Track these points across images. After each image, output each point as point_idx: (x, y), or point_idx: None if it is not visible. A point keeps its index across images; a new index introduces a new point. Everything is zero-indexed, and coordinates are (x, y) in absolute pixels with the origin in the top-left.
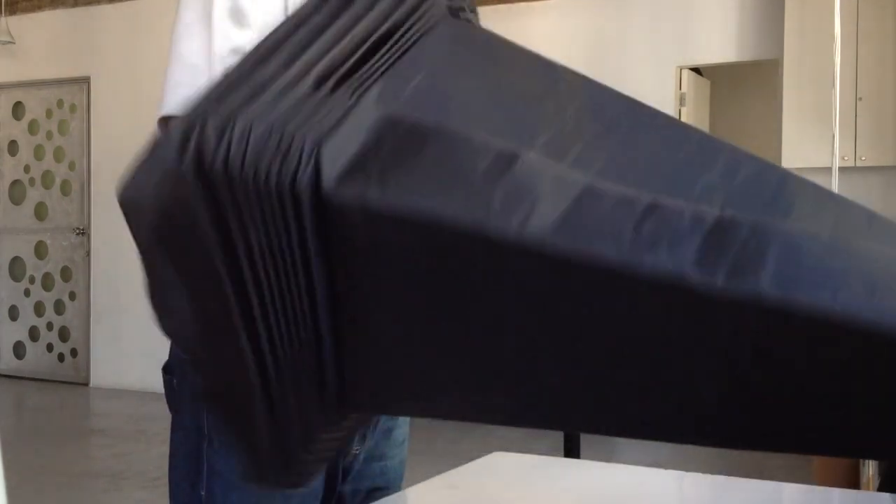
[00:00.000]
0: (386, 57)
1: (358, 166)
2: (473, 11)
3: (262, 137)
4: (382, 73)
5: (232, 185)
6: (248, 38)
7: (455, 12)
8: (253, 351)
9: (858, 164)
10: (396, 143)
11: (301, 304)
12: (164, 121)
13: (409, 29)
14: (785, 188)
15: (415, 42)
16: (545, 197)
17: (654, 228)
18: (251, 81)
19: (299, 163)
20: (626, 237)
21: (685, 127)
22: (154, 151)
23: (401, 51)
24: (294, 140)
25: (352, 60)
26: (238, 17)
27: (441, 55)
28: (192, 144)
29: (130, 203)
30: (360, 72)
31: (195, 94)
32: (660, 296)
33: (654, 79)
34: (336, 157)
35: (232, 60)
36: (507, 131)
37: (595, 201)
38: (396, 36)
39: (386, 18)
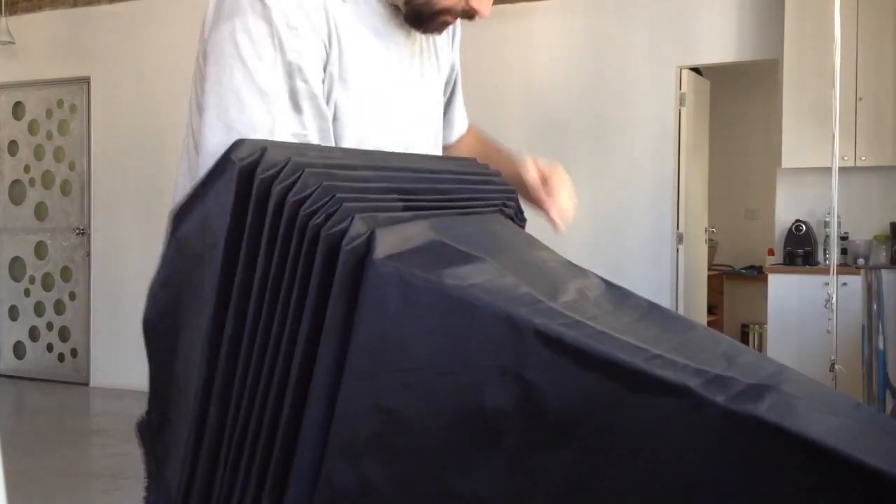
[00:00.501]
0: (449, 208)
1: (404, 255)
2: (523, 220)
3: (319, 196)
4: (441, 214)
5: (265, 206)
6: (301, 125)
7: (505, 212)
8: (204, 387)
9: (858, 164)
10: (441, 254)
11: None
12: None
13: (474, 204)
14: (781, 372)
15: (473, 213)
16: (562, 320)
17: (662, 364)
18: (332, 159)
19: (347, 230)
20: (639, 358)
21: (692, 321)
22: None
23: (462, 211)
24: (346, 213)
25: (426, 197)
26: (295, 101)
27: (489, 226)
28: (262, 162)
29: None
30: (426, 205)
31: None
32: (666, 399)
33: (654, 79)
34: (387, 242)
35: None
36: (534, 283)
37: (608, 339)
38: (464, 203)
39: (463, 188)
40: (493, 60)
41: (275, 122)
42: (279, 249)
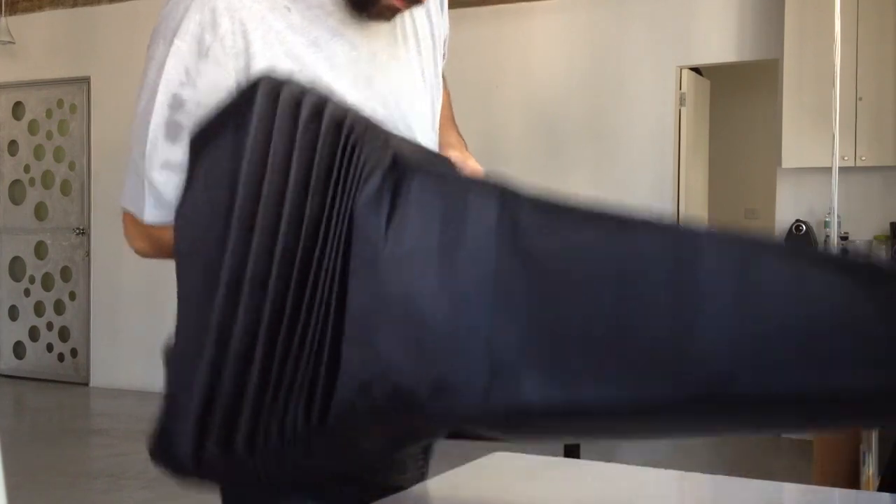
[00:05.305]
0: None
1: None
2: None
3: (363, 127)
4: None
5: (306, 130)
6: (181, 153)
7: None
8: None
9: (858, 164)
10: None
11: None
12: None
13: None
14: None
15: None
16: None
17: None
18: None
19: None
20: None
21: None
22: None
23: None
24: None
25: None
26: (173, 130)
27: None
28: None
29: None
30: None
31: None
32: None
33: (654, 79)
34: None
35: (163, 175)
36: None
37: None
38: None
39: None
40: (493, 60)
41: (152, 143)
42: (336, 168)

◆ ◆ ◆

> **Activity**
Give back the listing exactly, with the pictures removed.

> **Task response**
Track these points across images. After each image, output each point as point_idx: (x, y), or point_idx: None if it is not visible. A point keeps its index across images; a new index introduces a new point. Everything is zero-indexed, and coordinates are (x, y) in absolute pixels with the origin in the top-left.
[00:00.000]
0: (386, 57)
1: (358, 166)
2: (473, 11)
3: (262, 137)
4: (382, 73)
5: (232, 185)
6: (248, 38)
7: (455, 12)
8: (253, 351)
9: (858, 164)
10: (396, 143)
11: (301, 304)
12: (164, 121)
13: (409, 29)
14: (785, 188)
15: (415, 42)
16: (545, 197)
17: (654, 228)
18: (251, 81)
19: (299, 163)
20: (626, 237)
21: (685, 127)
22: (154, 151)
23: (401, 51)
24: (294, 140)
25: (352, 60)
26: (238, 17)
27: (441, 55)
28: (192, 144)
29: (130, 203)
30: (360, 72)
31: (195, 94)
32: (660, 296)
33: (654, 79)
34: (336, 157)
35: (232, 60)
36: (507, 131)
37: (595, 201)
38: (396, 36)
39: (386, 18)
[00:00.501]
0: (449, 208)
1: (404, 255)
2: (523, 220)
3: (319, 196)
4: (441, 214)
5: (265, 206)
6: (301, 125)
7: (505, 212)
8: (204, 387)
9: (858, 164)
10: (441, 254)
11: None
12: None
13: (474, 204)
14: (781, 372)
15: (473, 213)
16: (562, 320)
17: (662, 364)
18: (332, 159)
19: (347, 230)
20: (639, 358)
21: (692, 321)
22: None
23: (462, 211)
24: (346, 213)
25: (426, 197)
26: (295, 101)
27: (489, 226)
28: (262, 162)
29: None
30: (426, 205)
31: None
32: (666, 399)
33: (654, 79)
34: (387, 242)
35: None
36: (534, 283)
37: (608, 339)
38: (464, 203)
39: (463, 188)
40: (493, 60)
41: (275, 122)
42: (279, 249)
[00:05.305]
0: None
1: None
2: None
3: (363, 127)
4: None
5: (306, 130)
6: (181, 153)
7: None
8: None
9: (858, 164)
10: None
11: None
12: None
13: None
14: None
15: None
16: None
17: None
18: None
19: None
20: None
21: None
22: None
23: None
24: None
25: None
26: (173, 130)
27: None
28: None
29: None
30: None
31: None
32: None
33: (654, 79)
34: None
35: (163, 175)
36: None
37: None
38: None
39: None
40: (493, 60)
41: (152, 143)
42: (336, 168)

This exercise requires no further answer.